An attempt at primary realignment of the distraction with a urethral catheter is reasonable in stable patients either acutely or within several days of injury (ie, 5-7 d post injury). When the urethral catheter is removed after 4 to 6 weeks, it is imperative to retain a suprapubic catheter because most patients will, despite realignment, develop posterior urethral stenosis. If the patient voids satisfactorily through the urethra, the suprapubic catheter can be removed 7 to 14 days later.

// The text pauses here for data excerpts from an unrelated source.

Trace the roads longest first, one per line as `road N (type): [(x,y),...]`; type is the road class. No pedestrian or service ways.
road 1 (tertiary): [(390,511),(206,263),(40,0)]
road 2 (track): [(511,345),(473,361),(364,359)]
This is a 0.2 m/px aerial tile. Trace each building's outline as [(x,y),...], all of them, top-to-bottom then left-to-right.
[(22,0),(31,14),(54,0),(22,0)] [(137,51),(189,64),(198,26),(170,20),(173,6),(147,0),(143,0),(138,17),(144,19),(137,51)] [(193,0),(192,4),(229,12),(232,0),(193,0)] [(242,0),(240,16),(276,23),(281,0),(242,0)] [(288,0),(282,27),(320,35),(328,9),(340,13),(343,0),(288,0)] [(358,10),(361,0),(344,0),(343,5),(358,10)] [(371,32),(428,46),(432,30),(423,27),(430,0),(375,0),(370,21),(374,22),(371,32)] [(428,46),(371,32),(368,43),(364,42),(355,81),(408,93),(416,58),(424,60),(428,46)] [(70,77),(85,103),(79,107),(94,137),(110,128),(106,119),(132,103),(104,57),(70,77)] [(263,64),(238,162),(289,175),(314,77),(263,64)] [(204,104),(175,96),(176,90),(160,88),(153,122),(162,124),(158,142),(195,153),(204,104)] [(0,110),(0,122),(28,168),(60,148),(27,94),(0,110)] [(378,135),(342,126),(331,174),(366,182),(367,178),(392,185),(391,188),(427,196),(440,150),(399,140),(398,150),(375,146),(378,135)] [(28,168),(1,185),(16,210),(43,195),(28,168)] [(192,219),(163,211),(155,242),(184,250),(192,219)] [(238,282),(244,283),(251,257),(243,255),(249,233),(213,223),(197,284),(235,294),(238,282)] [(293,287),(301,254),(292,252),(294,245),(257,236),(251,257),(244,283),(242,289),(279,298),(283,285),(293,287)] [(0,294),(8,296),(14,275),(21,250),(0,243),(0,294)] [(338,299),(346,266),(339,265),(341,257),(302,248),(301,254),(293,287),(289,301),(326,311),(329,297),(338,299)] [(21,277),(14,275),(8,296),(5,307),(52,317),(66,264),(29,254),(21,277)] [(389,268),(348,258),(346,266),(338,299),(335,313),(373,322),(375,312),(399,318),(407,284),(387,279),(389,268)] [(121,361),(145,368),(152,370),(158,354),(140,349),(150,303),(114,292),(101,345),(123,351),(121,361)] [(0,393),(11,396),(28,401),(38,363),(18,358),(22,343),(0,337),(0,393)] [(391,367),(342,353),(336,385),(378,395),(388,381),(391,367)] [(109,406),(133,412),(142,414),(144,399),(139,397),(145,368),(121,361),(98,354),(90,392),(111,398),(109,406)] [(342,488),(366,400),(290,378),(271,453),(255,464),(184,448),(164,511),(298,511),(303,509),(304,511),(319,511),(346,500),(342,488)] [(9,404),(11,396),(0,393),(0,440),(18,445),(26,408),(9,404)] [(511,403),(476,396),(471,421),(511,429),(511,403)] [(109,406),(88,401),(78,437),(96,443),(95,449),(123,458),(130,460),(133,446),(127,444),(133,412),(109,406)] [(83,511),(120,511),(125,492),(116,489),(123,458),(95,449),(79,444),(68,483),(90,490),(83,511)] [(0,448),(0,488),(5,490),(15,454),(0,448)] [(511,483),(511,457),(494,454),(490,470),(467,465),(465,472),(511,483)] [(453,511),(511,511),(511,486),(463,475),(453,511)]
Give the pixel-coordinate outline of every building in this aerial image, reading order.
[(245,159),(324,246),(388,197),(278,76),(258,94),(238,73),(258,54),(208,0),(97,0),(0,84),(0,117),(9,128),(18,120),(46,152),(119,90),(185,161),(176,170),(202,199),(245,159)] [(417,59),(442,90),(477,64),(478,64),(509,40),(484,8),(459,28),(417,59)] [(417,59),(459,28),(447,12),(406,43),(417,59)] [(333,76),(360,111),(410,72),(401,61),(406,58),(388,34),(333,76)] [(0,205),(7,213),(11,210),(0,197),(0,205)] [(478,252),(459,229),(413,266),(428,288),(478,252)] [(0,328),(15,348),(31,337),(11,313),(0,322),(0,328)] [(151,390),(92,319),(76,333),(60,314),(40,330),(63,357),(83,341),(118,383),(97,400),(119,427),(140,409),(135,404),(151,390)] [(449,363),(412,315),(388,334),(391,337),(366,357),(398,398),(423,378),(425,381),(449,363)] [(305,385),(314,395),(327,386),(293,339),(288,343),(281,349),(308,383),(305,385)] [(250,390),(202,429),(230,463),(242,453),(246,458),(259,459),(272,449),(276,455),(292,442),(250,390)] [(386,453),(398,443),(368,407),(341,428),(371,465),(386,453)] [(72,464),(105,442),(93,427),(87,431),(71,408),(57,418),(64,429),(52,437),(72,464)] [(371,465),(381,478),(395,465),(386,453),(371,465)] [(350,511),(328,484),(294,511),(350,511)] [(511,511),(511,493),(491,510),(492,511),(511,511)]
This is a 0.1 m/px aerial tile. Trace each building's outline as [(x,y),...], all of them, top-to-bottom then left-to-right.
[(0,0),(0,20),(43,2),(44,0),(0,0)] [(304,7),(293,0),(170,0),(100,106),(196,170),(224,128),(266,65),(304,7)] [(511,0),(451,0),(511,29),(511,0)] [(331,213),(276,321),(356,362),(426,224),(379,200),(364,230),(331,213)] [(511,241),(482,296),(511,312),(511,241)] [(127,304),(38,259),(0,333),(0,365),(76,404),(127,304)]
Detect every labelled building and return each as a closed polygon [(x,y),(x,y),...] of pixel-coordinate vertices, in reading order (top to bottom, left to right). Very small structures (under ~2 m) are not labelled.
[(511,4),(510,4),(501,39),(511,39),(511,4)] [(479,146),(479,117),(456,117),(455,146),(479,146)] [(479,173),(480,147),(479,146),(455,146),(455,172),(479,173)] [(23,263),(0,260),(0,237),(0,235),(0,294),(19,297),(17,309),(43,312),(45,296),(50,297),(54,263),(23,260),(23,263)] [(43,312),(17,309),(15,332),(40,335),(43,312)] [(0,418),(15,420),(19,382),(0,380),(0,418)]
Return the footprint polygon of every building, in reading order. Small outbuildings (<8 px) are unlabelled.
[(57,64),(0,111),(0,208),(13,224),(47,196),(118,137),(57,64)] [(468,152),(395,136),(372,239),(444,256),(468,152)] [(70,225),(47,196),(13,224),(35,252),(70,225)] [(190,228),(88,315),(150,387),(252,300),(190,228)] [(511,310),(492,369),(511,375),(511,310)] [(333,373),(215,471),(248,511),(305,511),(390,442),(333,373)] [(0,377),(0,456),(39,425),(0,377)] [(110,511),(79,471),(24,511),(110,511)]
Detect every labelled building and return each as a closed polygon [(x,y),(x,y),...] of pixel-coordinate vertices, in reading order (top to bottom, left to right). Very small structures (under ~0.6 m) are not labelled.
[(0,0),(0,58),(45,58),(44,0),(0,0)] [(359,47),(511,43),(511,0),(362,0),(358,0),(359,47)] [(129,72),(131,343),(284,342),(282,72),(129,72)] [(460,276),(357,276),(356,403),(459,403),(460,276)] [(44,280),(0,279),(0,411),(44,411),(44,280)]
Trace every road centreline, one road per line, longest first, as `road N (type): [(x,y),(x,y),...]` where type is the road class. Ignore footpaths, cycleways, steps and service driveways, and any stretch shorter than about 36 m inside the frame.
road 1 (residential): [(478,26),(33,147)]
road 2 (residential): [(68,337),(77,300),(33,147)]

Incomplete urethral tears are best treated by stenting with a urethral catheter. There is no evidence that a gentle attempt to place a urethral catheter can convert an incomplete into a complete transection
Penetrating anterior urethral injuries should be explored. The area of injury should be examined, and devitalized tissue should be debrided carefully to minimize tissue loss. Defects of up to 2 cm in the bulbar urethra and up to 1.5 cm in the penile urethra can be repaired primarily via a direct anastomosis over a catheter with fine absorbable suture. Longer defects should never be repaired emergently;Urinary diversion with a suprapubic catheter is performed till time of delayed reconstruction.
In cases of female urethral disruption related to pelvic fracture, most authorities suggest immediate primary repair, or at least urethral realignment over a catheter, to avoid subsequent urethrovaginal fistulas or urethral obliteration.
Concomitant vaginal lacerations must also be closed acutely to prevent vaginal stenosis. Delayed reconstruction is problematic because the female urethra is too short (about 4 cm) to be amenable to anastomotic repair when it becomes embedded in scar.